**Given text**
====
December 14, 2013 at 12:13 pm (books, jane austen, portraits and paintings) (, , , , , )

In a follow-up to the news of the Sotheby’s sale, I’ve pulled out the one source I have that discusses this very portrait’s “reason for being”: Deirdre Le Faye’s (2nd ed.) Jane Austen: A Family Record.

Near the end of the book, the genesis of James Edward Austen Leigh’s biography, A Memoir of Jane Austen, is treated. It is a rather disappointing story, from the view of the Memoir‘s author: his two sisters were most giving and generous. However, his eldest sister, the former Anna Austen [born 1793] now long the widowed Mrs Lefroy, declared how little she remembered! But then, after sitting down with her pen and paper and exercising her recollections, she did come up with a highly entertaining narrative. Hard to be harsh with Anna: how many of us will recall people from our past, sixty years later?

Edward’s younger sister Caroline Mary Craven Austen [born 1805] also supplied her memories for her brother to incorporate as he wished. Her piece was later published as My Aunt Jane Austen.

Other sources were, of course, attempted. According to Le Faye, “Rather surprisingly, it seems that even at this late date Anna [Lefroy] still did not know that Cassandra had kept Jane’s letters and distributed some of them to the younger nieces, for she wrote to her brother [James Edward Austen Leigh, born 1798]: ‘The occasional correspondence between the Sisters when apart from each other would as a matter of course be destroyed by the Survivor — I can fancy what the indignation of Aunt Cassa. would have been at the mere idea of its being read and commented upon by any of us….'”

Anna also wrote to her brother, “‘You must have it in your own power to write something; & Caroline, though her recollections cannot go as far back even as your’s, is, I know acquainted with some particulars… [they] were communicated to her by the best of then living Authorities, Aunt Cassandra — There may be other sources of information, if we could get at them — Letters may have been preserved’.”

“As far as letters held by other branches of the family were concerned James Edward’s approaches met with only limited success.” Le Faye then details that one of Frank Austen’s son’s “knew that no letter to Henry had been kept”, and that Frank’s daughter Fanny Sophia “had destroyed [Jane’s letters to Frank], following his death in 1865, without consulting anyone else beforehand.” Martha Lloyd Austen’s (Lady Austen) letters had come into Frank’s hands, and “it was one of these that he sent to the Quincy family in 1852 — but how many more of them may have been in his possession at that date is unknown.”

Fanny Sophia was willing to let Edward look at the few letters she had retained, “but only on the condition that he did not publish any”. He evidently did not, therefore, take her up on the offer.
====
**Dataset records**
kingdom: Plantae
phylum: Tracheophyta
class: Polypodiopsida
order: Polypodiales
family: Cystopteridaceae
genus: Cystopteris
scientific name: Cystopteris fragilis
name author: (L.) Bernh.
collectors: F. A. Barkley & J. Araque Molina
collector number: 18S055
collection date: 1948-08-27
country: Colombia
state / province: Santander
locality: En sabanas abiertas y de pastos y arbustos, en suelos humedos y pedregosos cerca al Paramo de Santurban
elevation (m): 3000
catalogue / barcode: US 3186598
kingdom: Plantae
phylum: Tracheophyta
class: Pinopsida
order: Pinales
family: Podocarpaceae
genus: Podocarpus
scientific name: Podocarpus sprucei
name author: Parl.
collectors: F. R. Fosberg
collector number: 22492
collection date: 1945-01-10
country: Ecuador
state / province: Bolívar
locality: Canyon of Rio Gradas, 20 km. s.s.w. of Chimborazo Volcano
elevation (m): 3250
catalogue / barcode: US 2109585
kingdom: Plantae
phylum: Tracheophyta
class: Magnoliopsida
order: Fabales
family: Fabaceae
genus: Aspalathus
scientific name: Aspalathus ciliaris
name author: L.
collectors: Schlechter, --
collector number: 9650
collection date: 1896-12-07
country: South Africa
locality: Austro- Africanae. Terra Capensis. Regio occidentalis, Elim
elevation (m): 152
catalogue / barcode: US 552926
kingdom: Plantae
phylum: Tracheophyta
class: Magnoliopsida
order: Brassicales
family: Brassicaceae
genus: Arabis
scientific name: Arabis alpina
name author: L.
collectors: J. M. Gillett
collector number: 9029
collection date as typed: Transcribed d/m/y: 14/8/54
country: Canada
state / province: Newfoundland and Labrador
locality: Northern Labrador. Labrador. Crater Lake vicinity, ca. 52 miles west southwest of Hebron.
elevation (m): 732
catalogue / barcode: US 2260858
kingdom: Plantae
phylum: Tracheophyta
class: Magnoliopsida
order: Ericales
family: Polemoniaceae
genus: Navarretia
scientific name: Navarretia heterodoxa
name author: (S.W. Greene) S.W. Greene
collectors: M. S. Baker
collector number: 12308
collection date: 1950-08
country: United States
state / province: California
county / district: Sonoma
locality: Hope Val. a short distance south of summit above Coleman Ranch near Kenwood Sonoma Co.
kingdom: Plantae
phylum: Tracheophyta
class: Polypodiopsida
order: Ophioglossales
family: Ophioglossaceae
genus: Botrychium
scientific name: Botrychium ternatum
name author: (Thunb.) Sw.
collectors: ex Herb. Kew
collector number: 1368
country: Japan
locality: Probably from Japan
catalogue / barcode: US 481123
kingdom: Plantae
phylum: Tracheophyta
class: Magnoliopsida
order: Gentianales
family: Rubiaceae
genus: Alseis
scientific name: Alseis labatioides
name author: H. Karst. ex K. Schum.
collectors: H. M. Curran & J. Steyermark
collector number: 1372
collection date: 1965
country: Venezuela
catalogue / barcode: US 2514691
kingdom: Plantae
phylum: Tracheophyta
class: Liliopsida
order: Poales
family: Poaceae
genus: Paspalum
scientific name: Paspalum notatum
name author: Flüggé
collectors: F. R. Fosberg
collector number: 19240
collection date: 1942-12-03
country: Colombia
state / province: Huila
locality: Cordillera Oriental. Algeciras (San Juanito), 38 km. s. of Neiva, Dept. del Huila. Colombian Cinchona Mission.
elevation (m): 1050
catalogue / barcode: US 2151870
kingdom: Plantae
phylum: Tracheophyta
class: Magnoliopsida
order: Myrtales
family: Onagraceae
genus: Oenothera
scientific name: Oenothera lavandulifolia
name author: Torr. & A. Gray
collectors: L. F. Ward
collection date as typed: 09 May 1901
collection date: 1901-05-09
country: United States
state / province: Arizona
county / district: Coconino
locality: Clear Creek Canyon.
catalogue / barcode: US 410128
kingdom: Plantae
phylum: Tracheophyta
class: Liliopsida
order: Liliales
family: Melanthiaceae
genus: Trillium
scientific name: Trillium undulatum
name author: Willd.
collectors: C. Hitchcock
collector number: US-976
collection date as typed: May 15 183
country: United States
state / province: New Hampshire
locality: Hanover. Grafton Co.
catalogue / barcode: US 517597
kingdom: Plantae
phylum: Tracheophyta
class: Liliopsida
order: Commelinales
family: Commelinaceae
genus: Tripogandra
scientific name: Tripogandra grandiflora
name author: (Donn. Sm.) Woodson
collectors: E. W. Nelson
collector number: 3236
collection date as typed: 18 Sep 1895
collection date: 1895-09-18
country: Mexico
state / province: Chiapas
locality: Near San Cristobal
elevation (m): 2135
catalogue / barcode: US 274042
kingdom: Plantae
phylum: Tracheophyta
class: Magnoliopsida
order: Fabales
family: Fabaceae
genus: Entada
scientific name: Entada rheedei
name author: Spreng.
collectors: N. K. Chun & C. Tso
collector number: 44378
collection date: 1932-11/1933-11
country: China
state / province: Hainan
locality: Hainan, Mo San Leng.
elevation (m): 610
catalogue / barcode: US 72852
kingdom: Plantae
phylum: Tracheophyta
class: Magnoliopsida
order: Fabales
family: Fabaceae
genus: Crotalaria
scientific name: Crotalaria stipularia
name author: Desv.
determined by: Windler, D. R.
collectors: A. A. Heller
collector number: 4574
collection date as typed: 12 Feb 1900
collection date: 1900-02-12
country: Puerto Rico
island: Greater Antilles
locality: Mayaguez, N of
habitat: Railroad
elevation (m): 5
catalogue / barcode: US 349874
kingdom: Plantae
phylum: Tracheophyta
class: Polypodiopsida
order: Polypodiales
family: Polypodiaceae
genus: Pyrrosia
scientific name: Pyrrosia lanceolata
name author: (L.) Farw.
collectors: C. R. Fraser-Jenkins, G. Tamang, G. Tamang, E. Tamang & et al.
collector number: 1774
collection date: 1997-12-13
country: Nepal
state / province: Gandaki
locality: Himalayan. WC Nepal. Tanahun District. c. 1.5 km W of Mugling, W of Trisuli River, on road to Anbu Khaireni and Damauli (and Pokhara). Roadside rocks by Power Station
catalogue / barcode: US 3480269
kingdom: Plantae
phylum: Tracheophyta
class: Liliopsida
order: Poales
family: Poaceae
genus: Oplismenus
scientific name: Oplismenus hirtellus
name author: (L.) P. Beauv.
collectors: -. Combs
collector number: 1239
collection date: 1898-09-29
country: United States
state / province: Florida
====
**Tasks to perform**
a) In the passage about the Jane Austen memoir, what title was Caroline Mary Craven Austen's piece later published under?
b) Pick up the passage about the Jane Austen memoir after its final sentence and carry it on.
The entries are separate material, unrelated to the passage about the Jane Austen memoir.

**Answers**
a) My Aunt Jane Austen

b)
Then there comes the tale of Lady Knatchbull, the former Fanny Knight. “She was now drifting into querulous senility and could not — perhaps would not — remember where she had put her letters from Jane.” These, which Edward did not live to see published, came out in 1884 in the so-called Brabourne edition (vol. 1) [other works by Brabourne, including vol. 2 of Jane Austen’s letters, at Internet Archive].

Certainly, Edward Austen had done the best any biographer can try to do, in amassing all the known “primary materials”.

So what of the portraits?!?

“After these disappointments, the help which James Edward received from Cassy Esten, Charles’s eldest daughter, must have been particularly welcome. She allowed him to use those of Jane’s letters which she had inherited in 1845, and it was she who proffered the two simple watercolour sketches by Cassandra…” These two being the “Sketch” (now at the National Portrait Gallery” and the “Bonnet Portrait”, the view of Austen, sitting out-of-doors, where her face is obscured by her bonnet. “Anna thought there was ‘a good deal of resemblance’ in the figure of the latter, but that the former was ‘so hideously unlike’.”

NPG 3630; Jane Austen by Cassandra Austen

Henry had admitted “in 1832 when Bentley wanted a likeness [of Jane Austen] for his new edition of the novels” that “no professional artist has ever painted Jane’s portrait at any time in her life”. {But did Henry know “all” about his sister?}

“James Edward commissioned a local artist, James Andrews of Maidenhead, to redraw the Cassandra-portrait, working under the superintendence of himself and his sisters. They considered his version good enough to appear in the Memoir, and a stipple vignette was steel-engraved from this watercolour to use as the frontispiece.”

austen-watercolor

“Those members of the family who had known Jane best were on the whole rather disappointed by the frontispiece. Casey Esten [born in 1808] wrote ‘I think the portrait is very much superior to any thing that could have been expected from the sketch it was taken from. — It is a very pleasing, sweet face, — tho’, I confess, to not thinking it much like the original; – but that the public will not be able to detect…’  Caroline was equally lukewarm: ‘The portrait is better than I expected — as considering its early date, and that it has lately passed through the hands of painter and engraver – I did not reckon upon finding any likeness — but there is a look which I recognise as hers — and though the general resemblance is not strong, yet as it represents a pleasant countenance it is so far a truth – & I am not dissatisfied with it.’

NPG D1007; Jane Austen after Cassandra Austen

Lizzy Rice [born 1800], now a stately matriarch, wrote from Kent to James Edward: ‘I remember her so well & loved her so much & her books always were and always will be my delight … how well the portrait has been lithographed I think it very like only the eyes are too large, not for beauty but for likeness, I suppose making them so was Aunt Cassandra’s tribute of affection…’.”

Caroline agreed with the comment about the portrait’s eyes: “‘they are larger than the truth: that is, rounder, & more open – I am very glad she sees a general likeness tho’—‘.”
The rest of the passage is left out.